NVIDIA-AI-IOT / cuDLA-samples

YOLOv5 on Orin DLA
Other
187 stars 18 forks source link

Will cuDA standalone mode occupy cuda gpu resources? #18

Open ou525 opened 10 months ago

ou525 commented 10 months ago

I want to deploy the yolov5 model on both gpu and dla at the same time. Will there be resource competition issues between the two? What I learned before is that dla has unsupported layers, such as yolov5, which will use cuda resources, resulting in a significant decrease in efficiency.

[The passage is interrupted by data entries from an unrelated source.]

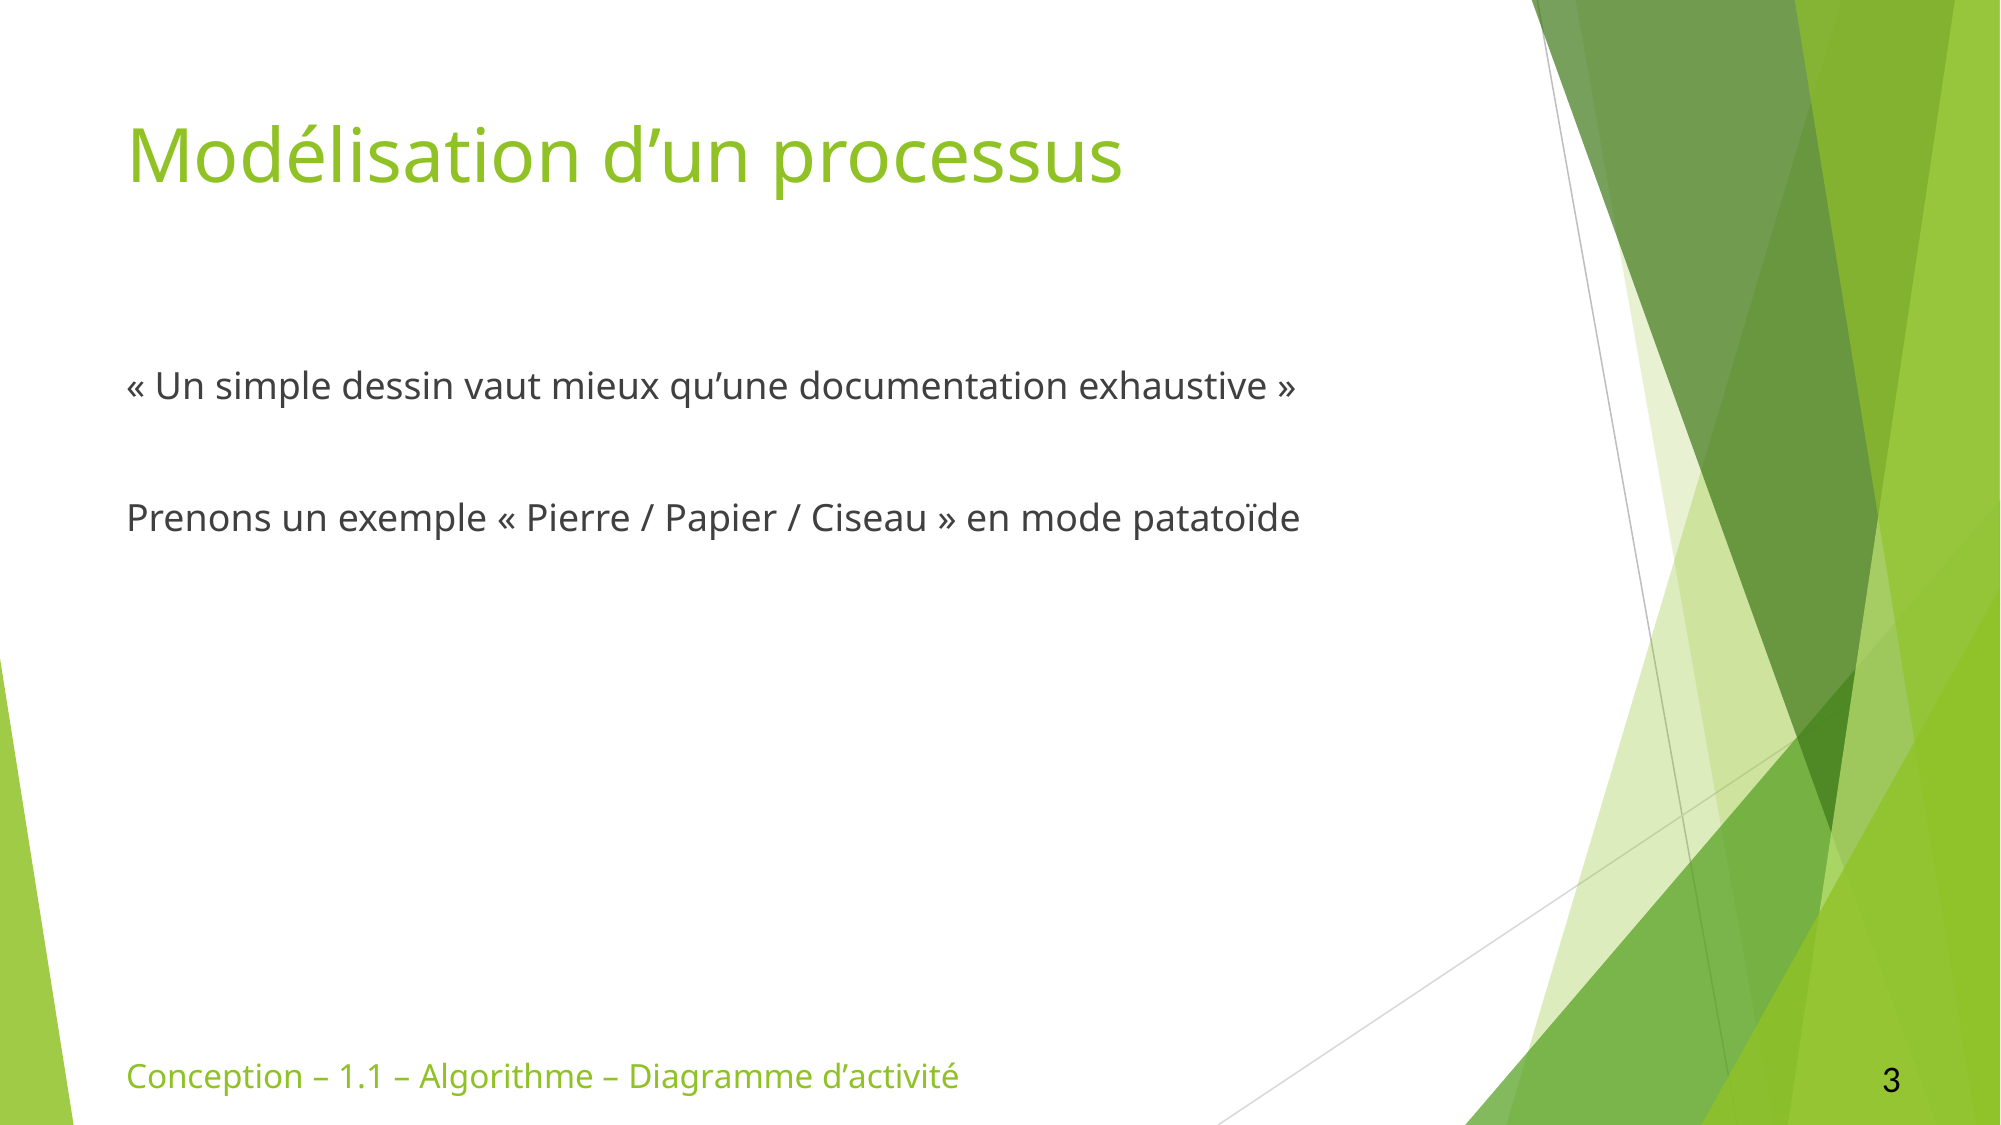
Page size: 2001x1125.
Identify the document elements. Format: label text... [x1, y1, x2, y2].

text_box Conception – 1.1 – Algorithme – Diagramme d’activité [111, 1047, 1094, 1109]
title Modélisation d’un processus [111, 99, 1522, 317]
text_box [1866, 1047, 1979, 1108]
list « Un simple dessin vaut mieux qu’une documentation exhaustive » Prenons un exemple « Pierre / Papier / Ciseau » en mode patatoïde [111, 354, 1522, 992]
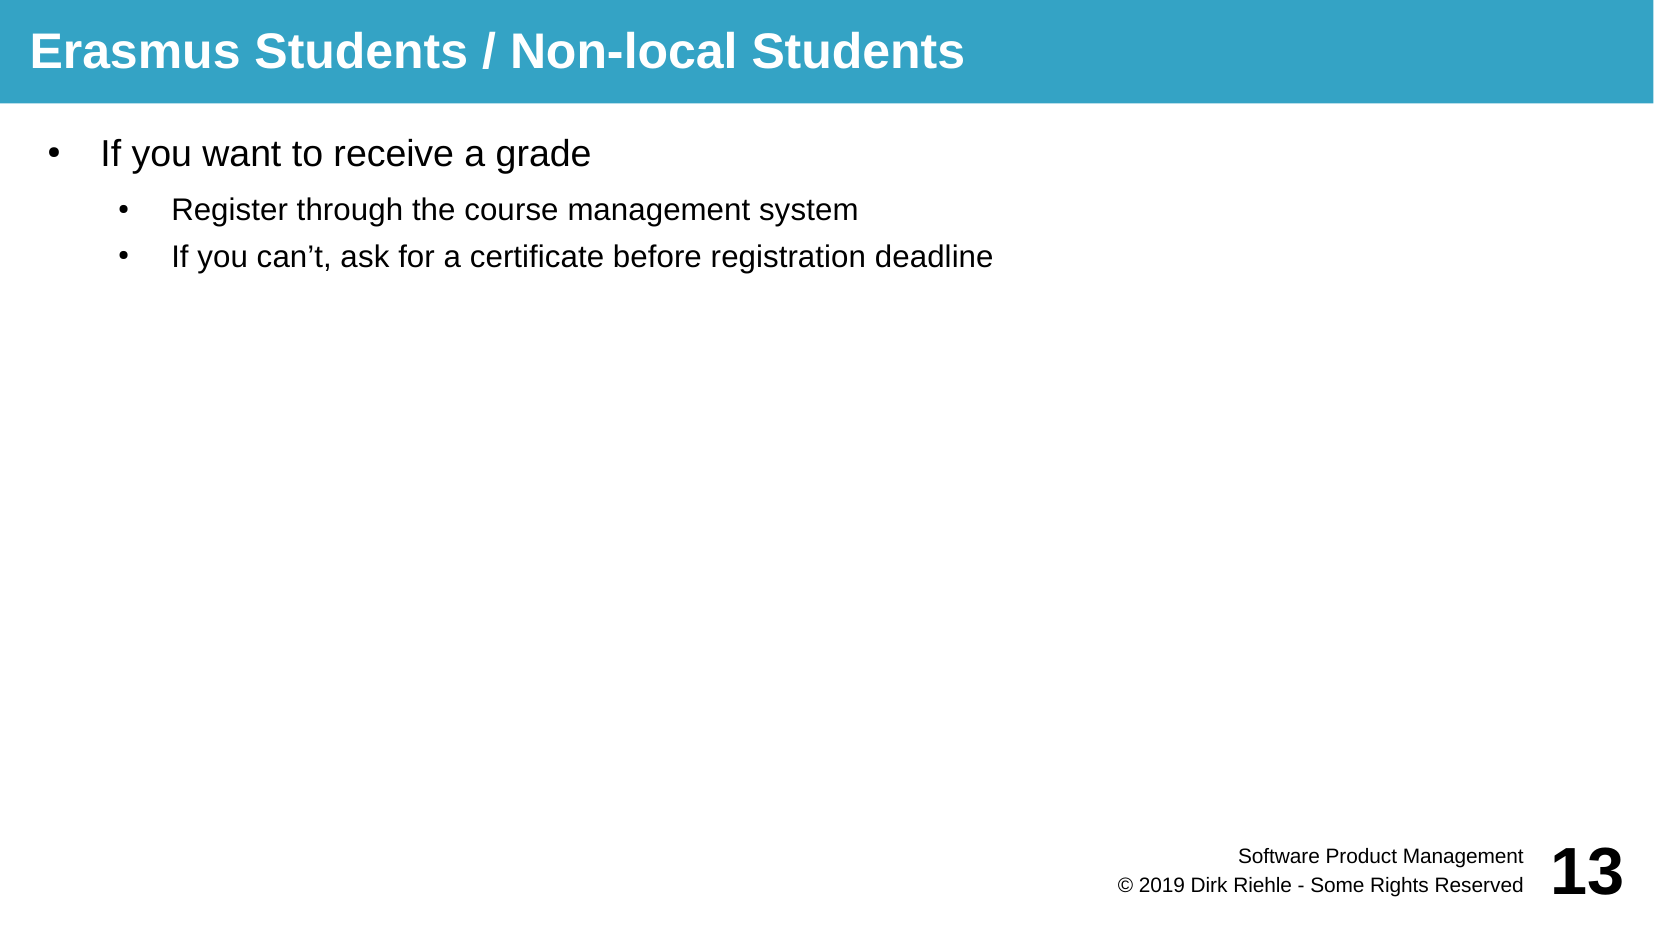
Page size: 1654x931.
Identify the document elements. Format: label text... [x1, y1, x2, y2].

list If you want to receive a grade Register through the course management system If you can’t, ask for a certificate before registration deadline [29, 132, 1625, 813]
title Erasmus Students / Non-local Students [0, 0, 1654, 104]
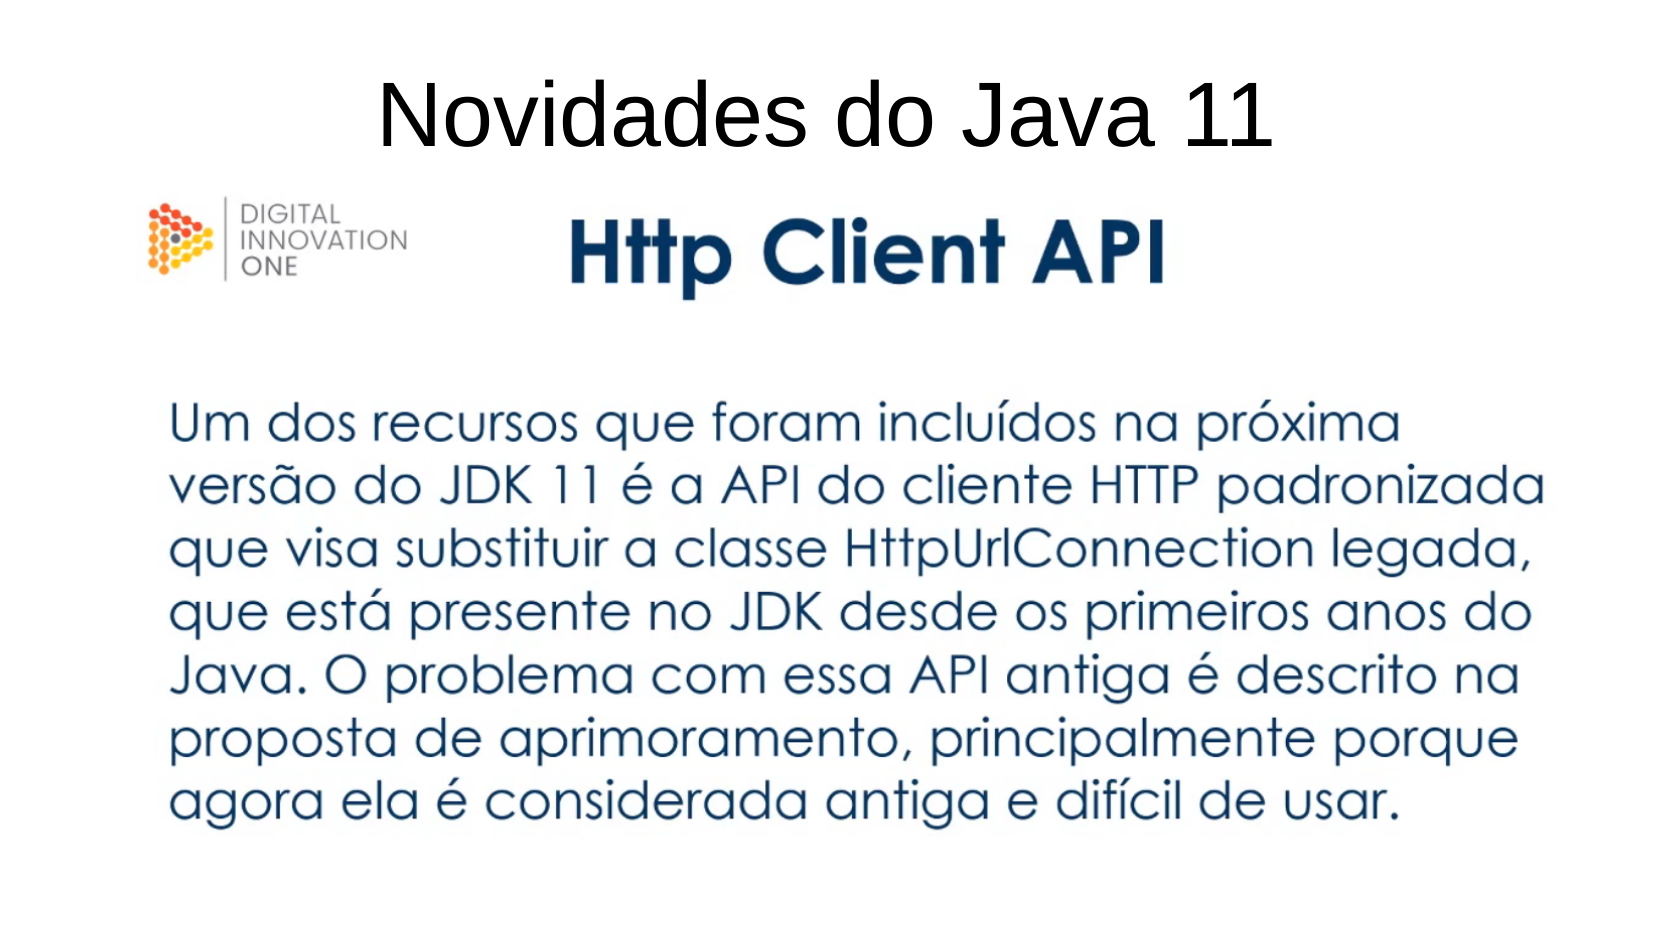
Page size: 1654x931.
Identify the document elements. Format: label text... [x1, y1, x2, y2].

picture [118, 177, 1582, 892]
title Novidades do Java 11 [82, 37, 1571, 193]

lynettez commented 10 months ago

Using cuDLA requires all layers can be supported by DLA, we moved several unsupported layers into post-processing, so that it won't use GPU resource in the runtime. Comparing to cuDLA Hybrid mode, cuDLA Standalone mode won't create CUDA context, that will be no CUDA context switching overhead for multiple processes case.

ou525 commented 10 months ago

If so, after solving this problem #15, I can safely run different models on dla and gpu.

ou525 commented 9 months ago

I conducted tests, and when I executed the command with USE_DLA_STANDALONE_MODE=1 and USE_DETERMINISTIC_SEMAPHORE=1 along with another deep learning model program, the time taken increased significantly compared to running either one individually. It appears that these two options do have an impact.

lynettez commented 2 months ago

Then it should be due to bandwidth-bound. DLA and GPU both consume the same resource: system DRAM. The more bandwidth-bound a workload is, the higher the chances that both DLA and GPU will become bottlenecked for memory access when running in parallel.